Wessex LMCs chief executive Dr Nigel Watson said GPs’ success in containing cost rises was not being matched in secondary care.
'I don’t think that hospital doctors are particularly aware of the cost of these drugs,' he said. ‘We sometimes notice that when people are discharged they are not on the most cost-effective drugs.’
GPC negotiator Dr Chaand Nagpaul said: ‘Prescribing in general practice has already been under a spotlight and been able to demonstrate cost-effective prescribing down to the individual prescriber.
‘We do not have the same level of information and scrutiny of individual doctors’ prescribing in hospitals.’
The data suggest secondary care prescribing costs rose despite hospitals increasingly pushing outpatient and discharge prescribing to GPs.
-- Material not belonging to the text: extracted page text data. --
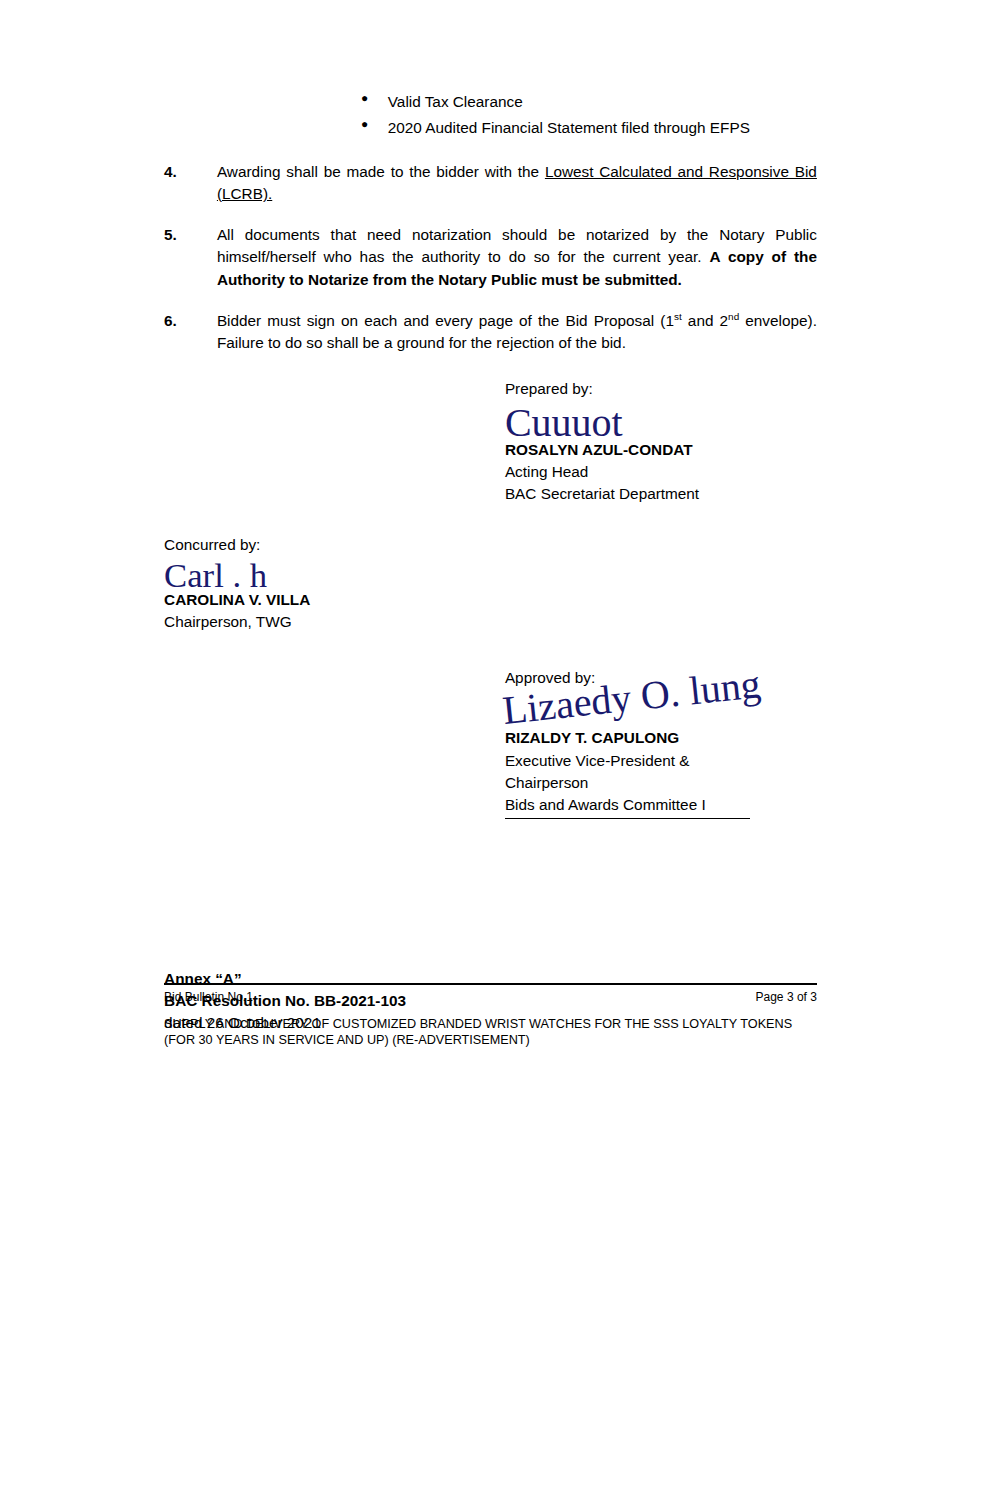Valid Tax Clearance
2020 Audited Financial Statement filed through EFPS
4.
Awarding shall be made to the bidder with the Lowest Calculated and Responsive Bid (LCRB).
5.
All documents that need notarization should be notarized by the Notary Public himself/herself who has the authority to do so for the current year. A copy of the Authority to Notarize from the Notary Public must be submitted.
6.
Bidder must sign on each and every page of the Bid Proposal (1st and 2nd envelope). Failure to do so shall be a ground for the rejection of the bid.
Prepared by:
Cuuuot
ROSALYN AZUL-CONDAT
Acting Head
BAC Secretariat Department
Concurred by:
Carl . h
CAROLINA V. VILLA
Chairperson, TWG
Approved by:
Lizaedy O. lung
RIZALDY T. CAPULONG
Executive Vice-President &
Chairperson
Bids and Awards Committee I
Annex “A”
BAC Resolution No. BB-2021-103
dated 26 October 2021
Bid Bulletin No.1
Page 3 of 3
SUPPLY AND DELIVERY OF CUSTOMIZED BRANDED WRIST WATCHES FOR THE SSS LOYALTY TOKENS (FOR 30 YEARS IN SERVICE AND UP) (RE-ADVERTISEMENT)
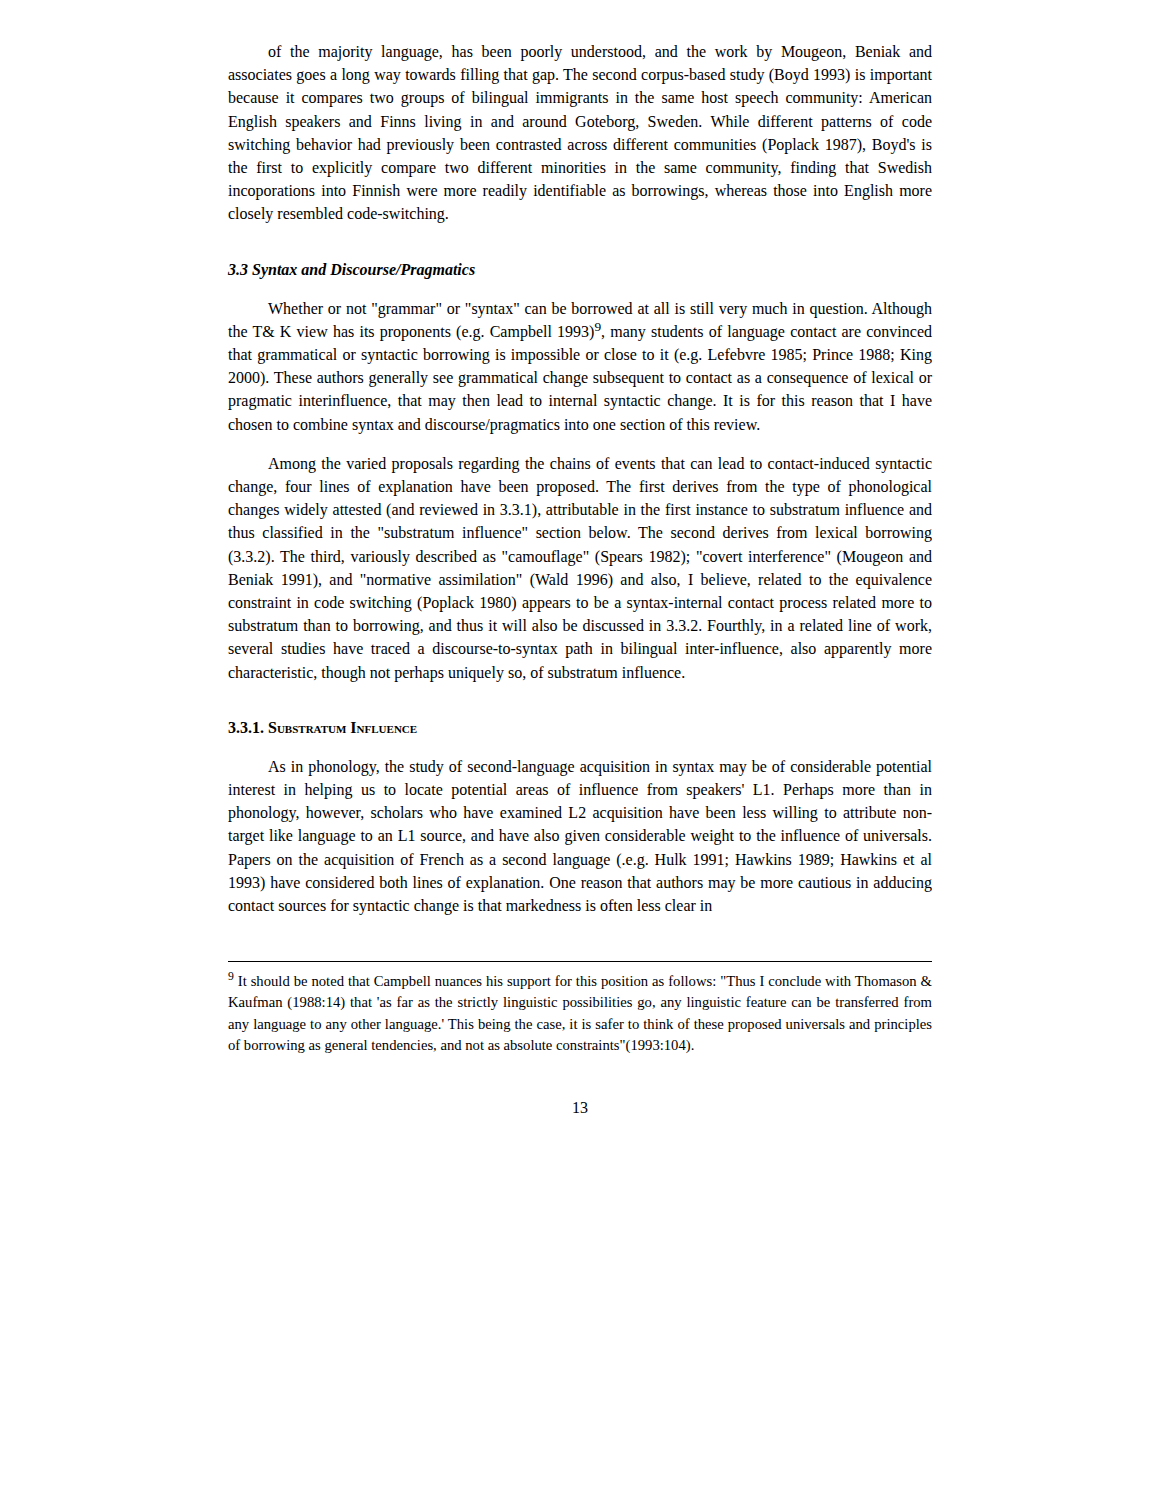of the majority language, has been poorly understood, and the work by Mougeon, Beniak and associates goes a long way towards filling that gap. The second corpus-based study (Boyd 1993) is important because it compares two groups of bilingual immigrants in the same host speech community: American English speakers and Finns living in and around Goteborg, Sweden. While different patterns of code switching behavior had previously been contrasted across different communities (Poplack 1987), Boyd's is the first to explicitly compare two different minorities in the same community, finding that Swedish incoporations into Finnish were more readily identifiable as borrowings, whereas those into English more closely resembled code-switching.
3.3 Syntax and Discourse/Pragmatics
Whether or not "grammar" or "syntax" can be borrowed at all is still very much in question. Although the T& K view has its proponents (e.g. Campbell 1993)9, many students of language contact are convinced that grammatical or syntactic borrowing is impossible or close to it (e.g. Lefebvre 1985; Prince 1988; King 2000). These authors generally see grammatical change subsequent to contact as a consequence of lexical or pragmatic interinfluence, that may then lead to internal syntactic change. It is for this reason that I have chosen to combine syntax and discourse/pragmatics into one section of this review.
Among the varied proposals regarding the chains of events that can lead to contact-induced syntactic change, four lines of explanation have been proposed. The first derives from the type of phonological changes widely attested (and reviewed in 3.3.1), attributable in the first instance to substratum influence and thus classified in the "substratum influence" section below. The second derives from lexical borrowing (3.3.2). The third, variously described as "camouflage" (Spears 1982); "covert interference" (Mougeon and Beniak 1991), and "normative assimilation" (Wald 1996) and also, I believe, related to the equivalence constraint in code switching (Poplack 1980) appears to be a syntax-internal contact process related more to substratum than to borrowing, and thus it will also be discussed in 3.3.2. Fourthly, in a related line of work, several studies have traced a discourse-to-syntax path in bilingual inter-influence, also apparently more characteristic, though not perhaps uniquely so, of substratum influence.
3.3.1. Substratum Influence
As in phonology, the study of second-language acquisition in syntax may be of considerable potential interest in helping us to locate potential areas of influence from speakers' L1. Perhaps more than in phonology, however, scholars who have examined L2 acquisition have been less willing to attribute non-target like language to an L1 source, and have also given considerable weight to the influence of universals. Papers on the acquisition of French as a second language (.e.g. Hulk 1991; Hawkins 1989; Hawkins et al 1993) have considered both lines of explanation. One reason that authors may be more cautious in adducing contact sources for syntactic change is that markedness is often less clear in
9 It should be noted that Campbell nuances his support for this position as follows: "Thus I conclude with Thomason & Kaufman (1988:14) that 'as far as the strictly linguistic possibilities go, any linguistic feature can be transferred from any language to any other language.' This being the case, it is safer to think of these proposed universals and principles of borrowing as general tendencies, and not as absolute constraints"(1993:104).
13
The cost of hospital prescribing dispensed in the community rose half as fast as other hospital prescribing in 2010. The data suggest GPs were forced to prescribe around £5m of medicines that could have been issued by hospital doctors on ‘FP10HP’ forms.
Dr Watson said it was inappropriate for hospitals to try to push prescribing onto GPs in this way. ‘Hospitals have done it to save costs,’ he said. ‘But if a patient needs treatment today, they should get it on a FP10HP.’
Dr Nagpaul added: ‘FP10HP ensures that responsibility lies with the prescriber. One of the greatest problems GPs face is patients turning up on their doorstep and being asked to prescribe on the assessment they did not make.’